State and persistence: what works and what's missing

The data model has four central entities: Contact (citizen's phone number), Conversation (WhatsApp session), Message (each individual message with source: BOT/WHATSAPP/CRM/OPERATOR), and ConversationDerivation (escalation to an operator with timestamps, department, and status).

What works well: the message history is complete, derivations have traceable response times, and the split by source allows precise volume analysis. The BOT:WhatsApp ratio is ~2:1, meaning the bot sends approximately two messages for each one from the user.

What we learned is missing: the conversation lifecycle isn't implemented. Conversations are never 'closed' with a `closed_at`; all remain active indefinitely. This makes it impossible to measure duration, abandonment rate, or temporal resolution. And more importantly: each session creates a new Contact with a different ID even if it's the same phone number. User recurrence is invisible.

Implement automatic conversation closure on inactivity (24h without messages → CLOSED).
Normalize contacts by phone number: reuse the existing record in future conversations.
Both fixes are prerequisites for retention metrics and lifecycle analysis.

The AI agent

The AI agent handles everything that falls outside the catalog of deterministic flows. The architecture: n8n receives the message when BuilderBot determines there's no matching intent, invokes OpenAI with municipal context (regulations, available services, hours), and returns the response to the main flow to send via WhatsApp.

The persistence table is `n8n_chat_histories`, which stores each session's history with its `session_id` (derived from the phone number). This allows conversations that return to the agent to maintain context from previous turns.

Most AI agent sessions are resolved without escalating to a human operator. That rate will improve as the municipal context in the prompt is expanded with department-specific information.

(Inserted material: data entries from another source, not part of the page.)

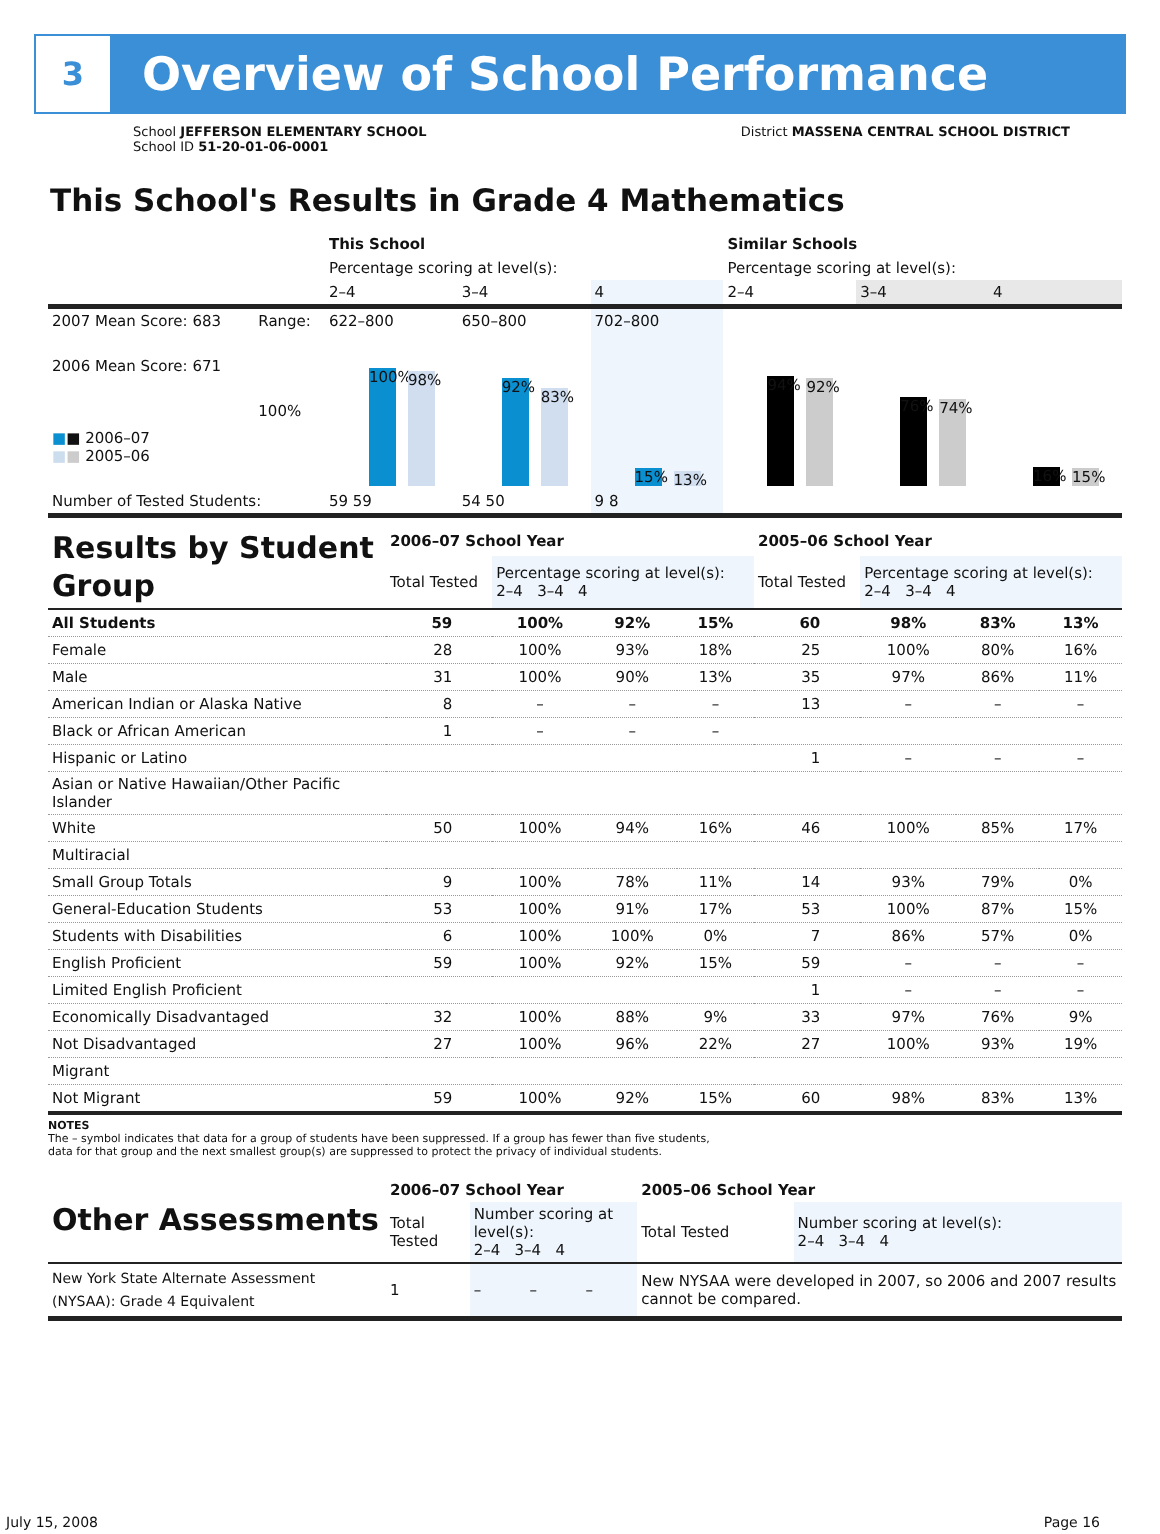3
Overview of School Performance
School JEFFERSON ELEMENTARY SCHOOL
School ID 51-20-01-06-0001
District MASSENA CENTRAL SCHOOL DISTRICT
This School's Results in Grade 4 Mathematics
| | | This School | | | Similar Schools | | |
| | | Percentage scoring at level(s): | | | Percentage scoring at level(s): | | |
| | | 2–4 | 3–4 | 4 | 2–4 | 3–4 | 4 |
| 2007 Mean Score: 683 | Range: | 622–800 | 650–800 | 702–800 | | | |
| 2006 Mean Score: 671 ■ ■ 2006–07 ■ ■ 2005–06 | 100% | 100% 98% | 92% 83% | 15% 13% | 94% 92% | 76% 74% | 16% 15% |
| Number of Tested Students: | | 59 59 | 54 50 | 9 8 | | | |
| Results by Student Group | 2006–07 School Year | | | | 2005–06 School Year | | | |
| | Total Tested | Percentage scoring at level(s): 2–4 3–4 4 | | | Total Tested | Percentage scoring at level(s): 2–4 3–4 4 | | |
| All Students | 59 | 100% | 92% | 15% | 60 | 98% | 83% | 13% |
| Female | 28 | 100% | 93% | 18% | 25 | 100% | 80% | 16% |
| Male | 31 | 100% | 90% | 13% | 35 | 97% | 86% | 11% |
| American Indian or Alaska Native | 8 | – | – | – | 13 | – | – | – |
| Black or African American | 1 | – | – | – | | | | |
| Hispanic or Latino | | | | | 1 | – | – | – |
| Asian or Native Hawaiian/Other Pacific Islander | | | | | | | | |
| White | 50 | 100% | 94% | 16% | 46 | 100% | 85% | 17% |
| Multiracial | | | | | | | | |
| Small Group Totals | 9 | 100% | 78% | 11% | 14 | 93% | 79% | 0% |
| General-Education Students | 53 | 100% | 91% | 17% | 53 | 100% | 87% | 15% |
| Students with Disabilities | 6 | 100% | 100% | 0% | 7 | 86% | 57% | 0% |
| English Proficient | 59 | 100% | 92% | 15% | 59 | – | – | – |
| Limited English Proficient | | | | | 1 | – | – | – |
| Economically Disadvantaged | 32 | 100% | 88% | 9% | 33 | 97% | 76% | 9% |
| Not Disadvantaged | 27 | 100% | 96% | 22% | 27 | 100% | 93% | 19% |
| Migrant | | | | | | | | |
| Not Migrant | 59 | 100% | 92% | 15% | 60 | 98% | 83% | 13% |
NOTES
The – symbol indicates that data for a group of students have been suppressed. If a group has fewer than five students,
data for that group and the next smallest group(s) are suppressed to protect the privacy of individual students.
| Other Assessments | 2006–07 School Year | | | | 2005–06 School Year | |
| | Total Tested | Number scoring at level(s): 2–4 3–4 4 | | | Total Tested | Number scoring at level(s): 2–4 3–4 4 |
| New York State Alternate Assessment (NYSAA): Grade 4 Equivalent | 1 | – | – | – | New NYSAA were developed in 2007, so 2006 and 2007 results cannot be compared. | |
July 15, 2008 Page 16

What we learned from 7 months

Real adoption of a citizen bot doesn't depend on the technology: it depends on the bot being useful for the procedures residents do most frequently. The first months showed that the service catalog matters more than the system's technical quality.

The weekly pattern (Sunday-Monday peaks, Friday-Saturday valleys) wasn't obvious before having real data. That pattern informs scaling decisions: there's no point having the same operator capacity every day.

85% of queries have a predictable intent and are resolved with flows: AI isn't needed for most of them.
The AI agent has disproportionate ROI because it resolves the cases that were previously dropped or frustrated citizens.
Uncategorized errors (type 'SYSTEM') are critical technical debt: 74% of errors have no diagnostic context.
Invisible recurrence is the most urgent data problem: without knowing if the same citizen returns, retention analysis is impossible.
The top two departments by escalation volume are direct candidates for specialized AI flows.